◆ 読解の応用
A - 抗菌パウダーの本文抜粋を2文で要約するとどうなりますか？
B - 抗菌パウダーの本文抜粋について、次の問いに答えてください。
(i) 新しい技術を開発したのは、どの研究施設の研究チームですか？
(ii) 銀ナノ粒子は、粒子の大きさが何ナノメートル以下のときにより効果的だとされていますか？
(iii) 研究チームがアラビアガムを選んだ主な理由は、いくつ挙げられていますか？
C - 抗菌パウダーの本文抜粋を、最後の文の後から書き継いでください。

◆ 本文抜粋
::::::::
・研究者らは、銀ナノ粒子を担持した抗菌パウダーを製造するシンプルで “グリーン “な方法を開発した。
・これを塗料に混ぜて、病院やトイレ、キッチンの壁に塗ることで、抗菌コーティングを施すことができる。
銀ナノ粒子は、抗菌剤、触媒、導電性インク、表面増強ラマン分光用基板など、幅広い用途がある。
このたび、インド随一の原子力研究施設であるバーバ原子力研究センターの研究チームが、銀ナノ粒子を担持した抗菌パウダーを製造する新しい技術を開発した。この抗菌パウダーは、塗料に混ぜて表面に塗布できるほか、水の浄化や廃棄物処理にも利用できる。
この抗菌パウダーは、特に感染の可能性が高い場所、例えば病院の壁、トイレ、キッチンなどで非常に役立つ。
抗菌パウダーを開発
一般的に、銀ナノ粒子の抗菌活性と触媒活性は、そのサイズに基づいている。粒子が小さい(10ナノメートル以下)ほど効果的だが、かなり不安定で凝集しやすく、効率が低下する。また、粒径が小さくなると、環境中に粒子が不要に放出されるという問題も生じる。
このような銀ナノ粒子を合成するために、研究者たちは噴霧乾燥法を用いた。これは、過酷な化学薬品を一切使用しない、シンプルで環境に優しい方法である。アラビアゴムというアカシアの木から得られる「グリーン」なバイオポリマーを使用し、化学的還元を可能にし、ナノ粒子をシリカ基板に付着させる。
研究チームがアラビアガムを選んだ主な理由は以下の4つである。
1.このポリマーはコンパクトな球状で粘度が低いため、スプレードライが容易である。
2.水に溶けるので、吸着していないバイオポリマーは簡単に除去できる。
3.水素結合によりセラミック、磁性体、合金基板に素早く吸着する。
4.水酸基、カルボキシレート官能基を有するため、金属をキレート化、還元することができる。
::::::::
[データセットからの抜粋]

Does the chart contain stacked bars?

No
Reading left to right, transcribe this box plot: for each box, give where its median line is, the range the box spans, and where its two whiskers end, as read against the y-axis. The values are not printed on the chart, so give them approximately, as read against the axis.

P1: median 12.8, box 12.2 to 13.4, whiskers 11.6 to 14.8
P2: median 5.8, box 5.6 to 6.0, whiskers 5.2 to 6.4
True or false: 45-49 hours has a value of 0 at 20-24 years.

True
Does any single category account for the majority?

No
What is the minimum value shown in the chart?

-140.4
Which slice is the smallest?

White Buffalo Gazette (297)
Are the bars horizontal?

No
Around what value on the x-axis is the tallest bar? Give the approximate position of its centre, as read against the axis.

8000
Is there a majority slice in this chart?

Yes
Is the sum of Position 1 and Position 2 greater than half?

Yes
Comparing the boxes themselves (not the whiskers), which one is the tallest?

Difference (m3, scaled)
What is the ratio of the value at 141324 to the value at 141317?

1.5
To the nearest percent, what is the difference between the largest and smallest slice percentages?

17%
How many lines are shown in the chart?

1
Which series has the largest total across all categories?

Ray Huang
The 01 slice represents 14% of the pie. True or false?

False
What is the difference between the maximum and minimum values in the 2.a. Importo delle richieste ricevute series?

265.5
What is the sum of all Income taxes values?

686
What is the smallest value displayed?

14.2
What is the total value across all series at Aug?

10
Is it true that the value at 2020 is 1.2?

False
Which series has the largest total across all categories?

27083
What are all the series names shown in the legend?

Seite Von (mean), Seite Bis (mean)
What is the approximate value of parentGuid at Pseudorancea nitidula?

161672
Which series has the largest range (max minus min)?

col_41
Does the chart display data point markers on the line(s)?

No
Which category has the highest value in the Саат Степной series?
::::::::
◆ 解答例
A - インドのバーバ原子力研究センターの研究チームが、アカシアの木から得られるアラビアゴムを使い、過酷な化学薬品を用いない噴霧乾燥法で、銀ナノ粒子をシリカ基板に担持した抗菌パウダーを製造する技術を開発した。このパウダーは塗料に混ぜて病院やトイレ、キッチンの壁などに塗れるほか、水の浄化や廃棄物処理にも利用できる。

B -
(i) バーバ原子力研究センター
(ii) 10ナノメートル以下
(iii) 4つ

C -
テスト
研究チームは、電界放出走査型電子顕微鏡、高分解能透過型電子顕微鏡、X線回折、フーリエ変換赤外分光法などの高度な手法を用いて、この複合材料のさまざまな特徴を研究した。
ナノ銀担持微粒子|研究者提供
研究チームは、黄色ブドウ球菌(グラム陽性菌)と大腸菌(グラム陰性菌)に対する複合材料の抗菌活性をテストした。その結果、新しい複合材料は低用量で効果的に細菌を死滅させることができることがわかった。また、触媒として使用することも可能である。
塗布後、シリカナノ粒子を磁性ナノ粒子に置き換えて外部磁石を使えば、簡単にシリカナノ粒子を分離できる。
粒子とバイオポリマーの蒸発トリガーによる自己組織化を利用することで、研究チームは、スプレードライ工程で液滴を乾燥させるだけで、金属ナノ粒子を接合できる表面機能化基材を開発することができた。さらに素晴らしいのは、低コストで容易に生産規模を拡大できることである。
一般的に、銀ナノ粒子はアクリル塗料に直接混合されて塗布される。過去の研究によれば、このような塗料から出る粒子の約30%が12ヶ月以内に環境中に放出されるという。研究者たちによれば、この新しい技術ではこの問題はまったくないとのことである。